**TASK INSTRUCTIONS:** Please list every function called in the three lines of the forum post below that begin with ">".

1

Here's a fun one. I'm trying to do exactly what this post is doing. That is, repeating and grouping words.

The catch with this question is that I'd like to do it purely with stringr's word() function with a paste0 wrapper. Take the following sentence

sentence <- "Jane saw a cat and then Jane sat down."

The exact result would be

[1] "Jane saw, saw a, a cat, cat and, and then, then Jane, Jane sat, sat down."

I've gotten this far, but word() leaves an extra "" at the end of this string, likely due to the way I've written my code in word() because it doesn't otherwise leave an empty string.

> library(stringr)
> len <- length(strsplit(sentence, " ")[[1]])
> paste0(word(sentence, c(1, 2:len), c(2, 3:len)), collapse = ", ")
[1] "Jane saw, saw a, a cat, cat and, and then, then Jane, Jane sat, sat down., "

Can this be done without the trailing ", " using only the word() function?

**EXERCISE DATA:**
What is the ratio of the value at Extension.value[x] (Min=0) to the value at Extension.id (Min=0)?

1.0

**ANSWER TO THIS EXERCISE:**
library
length
strsplit
paste0
word
c